- TASK GOAL -
Please write out exactly the lines of the data below from the line holding "histopathology image reveals" through the line holding "histopathology image of", and leave out the rest.

====== RECORDS FOR THE TASK

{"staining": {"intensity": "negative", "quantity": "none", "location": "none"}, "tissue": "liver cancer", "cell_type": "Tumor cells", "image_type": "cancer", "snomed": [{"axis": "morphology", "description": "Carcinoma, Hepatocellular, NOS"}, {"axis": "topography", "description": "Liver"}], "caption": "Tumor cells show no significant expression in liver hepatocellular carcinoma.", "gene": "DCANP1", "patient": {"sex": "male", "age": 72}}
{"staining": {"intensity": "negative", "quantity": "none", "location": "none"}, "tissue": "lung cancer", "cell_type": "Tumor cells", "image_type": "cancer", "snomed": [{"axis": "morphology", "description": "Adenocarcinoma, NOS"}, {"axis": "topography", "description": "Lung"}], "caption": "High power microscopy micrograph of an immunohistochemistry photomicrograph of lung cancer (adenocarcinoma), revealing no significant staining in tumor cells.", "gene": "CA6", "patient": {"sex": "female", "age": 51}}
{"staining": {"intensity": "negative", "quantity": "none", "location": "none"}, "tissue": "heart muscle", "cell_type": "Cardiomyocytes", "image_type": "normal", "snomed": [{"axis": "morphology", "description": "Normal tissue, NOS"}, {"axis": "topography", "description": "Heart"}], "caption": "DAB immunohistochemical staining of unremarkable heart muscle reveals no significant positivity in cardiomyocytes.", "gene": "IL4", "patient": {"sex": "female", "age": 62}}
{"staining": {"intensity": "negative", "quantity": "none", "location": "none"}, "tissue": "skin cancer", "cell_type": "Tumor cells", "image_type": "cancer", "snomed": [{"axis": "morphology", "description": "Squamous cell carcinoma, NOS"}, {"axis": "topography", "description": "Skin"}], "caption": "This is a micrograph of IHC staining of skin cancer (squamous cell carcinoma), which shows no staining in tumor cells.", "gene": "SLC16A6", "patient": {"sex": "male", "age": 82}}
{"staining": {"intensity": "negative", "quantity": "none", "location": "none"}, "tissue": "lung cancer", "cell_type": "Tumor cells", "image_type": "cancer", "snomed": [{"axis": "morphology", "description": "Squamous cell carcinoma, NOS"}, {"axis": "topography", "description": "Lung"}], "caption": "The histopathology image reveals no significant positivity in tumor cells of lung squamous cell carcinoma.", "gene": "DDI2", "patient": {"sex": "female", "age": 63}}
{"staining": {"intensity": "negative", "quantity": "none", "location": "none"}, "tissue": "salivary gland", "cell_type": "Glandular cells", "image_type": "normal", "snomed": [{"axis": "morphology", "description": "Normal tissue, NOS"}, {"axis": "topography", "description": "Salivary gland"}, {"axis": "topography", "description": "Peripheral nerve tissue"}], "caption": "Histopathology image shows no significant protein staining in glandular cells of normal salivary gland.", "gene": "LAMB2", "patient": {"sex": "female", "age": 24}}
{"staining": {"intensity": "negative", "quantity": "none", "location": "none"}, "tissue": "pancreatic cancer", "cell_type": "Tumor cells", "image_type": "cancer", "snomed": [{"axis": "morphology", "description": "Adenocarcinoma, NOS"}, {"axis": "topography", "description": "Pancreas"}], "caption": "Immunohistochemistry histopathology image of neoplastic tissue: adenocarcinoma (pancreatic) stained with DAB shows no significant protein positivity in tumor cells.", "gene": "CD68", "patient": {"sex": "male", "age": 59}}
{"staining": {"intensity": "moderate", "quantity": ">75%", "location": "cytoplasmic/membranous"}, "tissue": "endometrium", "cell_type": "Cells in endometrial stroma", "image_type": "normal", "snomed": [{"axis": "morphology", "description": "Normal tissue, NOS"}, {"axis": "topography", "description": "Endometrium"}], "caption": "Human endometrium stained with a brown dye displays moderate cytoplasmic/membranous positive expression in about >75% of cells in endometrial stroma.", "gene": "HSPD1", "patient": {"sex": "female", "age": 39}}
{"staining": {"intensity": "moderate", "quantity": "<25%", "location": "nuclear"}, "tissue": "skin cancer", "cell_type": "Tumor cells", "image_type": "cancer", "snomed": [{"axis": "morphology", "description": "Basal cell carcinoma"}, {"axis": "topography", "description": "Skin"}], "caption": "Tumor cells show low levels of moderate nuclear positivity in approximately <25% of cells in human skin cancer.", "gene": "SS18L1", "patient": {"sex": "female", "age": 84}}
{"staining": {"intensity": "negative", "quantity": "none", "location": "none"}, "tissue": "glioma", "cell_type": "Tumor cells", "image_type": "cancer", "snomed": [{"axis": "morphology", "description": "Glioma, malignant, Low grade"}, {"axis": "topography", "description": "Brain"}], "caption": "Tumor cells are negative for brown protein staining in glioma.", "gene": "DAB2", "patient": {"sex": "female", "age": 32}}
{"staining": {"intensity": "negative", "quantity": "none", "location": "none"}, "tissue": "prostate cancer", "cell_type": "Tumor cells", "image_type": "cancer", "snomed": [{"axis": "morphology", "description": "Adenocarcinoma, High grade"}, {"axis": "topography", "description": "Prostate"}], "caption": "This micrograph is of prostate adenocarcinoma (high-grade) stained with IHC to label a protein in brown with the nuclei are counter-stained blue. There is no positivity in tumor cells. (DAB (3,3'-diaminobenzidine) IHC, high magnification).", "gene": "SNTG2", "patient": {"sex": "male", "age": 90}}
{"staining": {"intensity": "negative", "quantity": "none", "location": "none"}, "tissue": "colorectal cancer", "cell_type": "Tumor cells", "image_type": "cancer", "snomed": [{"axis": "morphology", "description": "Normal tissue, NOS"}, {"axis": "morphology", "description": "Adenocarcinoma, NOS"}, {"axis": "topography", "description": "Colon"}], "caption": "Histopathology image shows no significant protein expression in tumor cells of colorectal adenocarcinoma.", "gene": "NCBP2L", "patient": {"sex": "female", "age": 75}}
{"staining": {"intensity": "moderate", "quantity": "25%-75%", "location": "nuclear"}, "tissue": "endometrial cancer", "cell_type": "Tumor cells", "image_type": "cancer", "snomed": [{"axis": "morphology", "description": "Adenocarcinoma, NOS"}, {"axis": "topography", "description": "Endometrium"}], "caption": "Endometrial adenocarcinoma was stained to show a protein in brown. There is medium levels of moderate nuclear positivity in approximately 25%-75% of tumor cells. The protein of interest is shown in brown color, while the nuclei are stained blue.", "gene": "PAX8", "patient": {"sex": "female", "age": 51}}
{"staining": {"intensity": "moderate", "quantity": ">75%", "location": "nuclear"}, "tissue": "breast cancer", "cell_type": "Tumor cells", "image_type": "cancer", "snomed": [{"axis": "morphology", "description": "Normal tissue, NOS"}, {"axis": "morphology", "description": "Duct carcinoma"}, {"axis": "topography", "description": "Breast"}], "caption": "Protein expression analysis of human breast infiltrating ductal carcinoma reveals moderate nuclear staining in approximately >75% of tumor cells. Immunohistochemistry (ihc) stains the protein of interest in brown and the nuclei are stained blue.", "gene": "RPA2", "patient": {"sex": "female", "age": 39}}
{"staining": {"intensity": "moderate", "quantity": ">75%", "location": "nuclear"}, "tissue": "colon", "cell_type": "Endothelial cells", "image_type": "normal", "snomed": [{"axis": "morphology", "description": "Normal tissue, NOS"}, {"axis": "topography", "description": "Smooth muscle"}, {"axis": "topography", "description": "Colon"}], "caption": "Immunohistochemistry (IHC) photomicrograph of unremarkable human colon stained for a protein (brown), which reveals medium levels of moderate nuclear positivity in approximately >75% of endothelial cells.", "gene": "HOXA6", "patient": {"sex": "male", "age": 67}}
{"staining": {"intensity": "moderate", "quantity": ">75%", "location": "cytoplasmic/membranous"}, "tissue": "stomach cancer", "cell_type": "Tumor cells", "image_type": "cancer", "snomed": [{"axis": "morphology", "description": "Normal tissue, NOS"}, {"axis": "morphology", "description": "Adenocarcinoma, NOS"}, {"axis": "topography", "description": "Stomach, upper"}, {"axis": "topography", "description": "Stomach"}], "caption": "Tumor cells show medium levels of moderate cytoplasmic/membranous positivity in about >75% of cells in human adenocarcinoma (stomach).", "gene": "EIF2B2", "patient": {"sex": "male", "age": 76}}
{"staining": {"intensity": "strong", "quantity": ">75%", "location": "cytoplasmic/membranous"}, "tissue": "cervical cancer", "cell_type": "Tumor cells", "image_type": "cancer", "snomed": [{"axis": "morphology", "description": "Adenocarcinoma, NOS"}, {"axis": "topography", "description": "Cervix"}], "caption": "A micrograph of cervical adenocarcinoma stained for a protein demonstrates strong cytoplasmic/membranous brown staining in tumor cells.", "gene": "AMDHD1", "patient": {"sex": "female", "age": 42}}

============

- OUTPUT FOR THIS TASK -
{"staining": {"intensity": "negative", "quantity": "none", "location": "none"}, "tissue": "lung cancer", "cell_type": "Tumor cells", "image_type": "cancer", "snomed": [{"axis": "morphology", "description": "Squamous cell carcinoma, NOS"}, {"axis": "topography", "description": "Lung"}], "caption": "The histopathology image reveals no significant positivity in tumor cells of lung squamous cell carcinoma.", "gene": "DDI2", "patient": {"sex": "female", "age": 63}}
{"staining": {"intensity": "negative", "quantity": "none", "location": "none"}, "tissue": "salivary gland", "cell_type": "Glandular cells", "image_type": "normal", "snomed": [{"axis": "morphology", "description": "Normal tissue, NOS"}, {"axis": "topography", "description": "Salivary gland"}, {"axis": "topography", "description": "Peripheral nerve tissue"}], "caption": "Histopathology image shows no significant protein staining in glandular cells of normal salivary gland.", "gene": "LAMB2", "patient": {"sex": "female", "age": 24}}
{"staining": {"intensity": "negative", "quantity": "none", "location": "none"}, "tissue": "pancreatic cancer", "cell_type": "Tumor cells", "image_type": "cancer", "snomed": [{"axis": "morphology", "description": "Adenocarcinoma, NOS"}, {"axis": "topography", "description": "Pancreas"}], "caption": "Immunohistochemistry histopathology image of neoplastic tissue: adenocarcinoma (pancreatic) stained with DAB shows no significant protein positivity in tumor cells.", "gene": "CD68", "patient": {"sex": "male", "age": 59}}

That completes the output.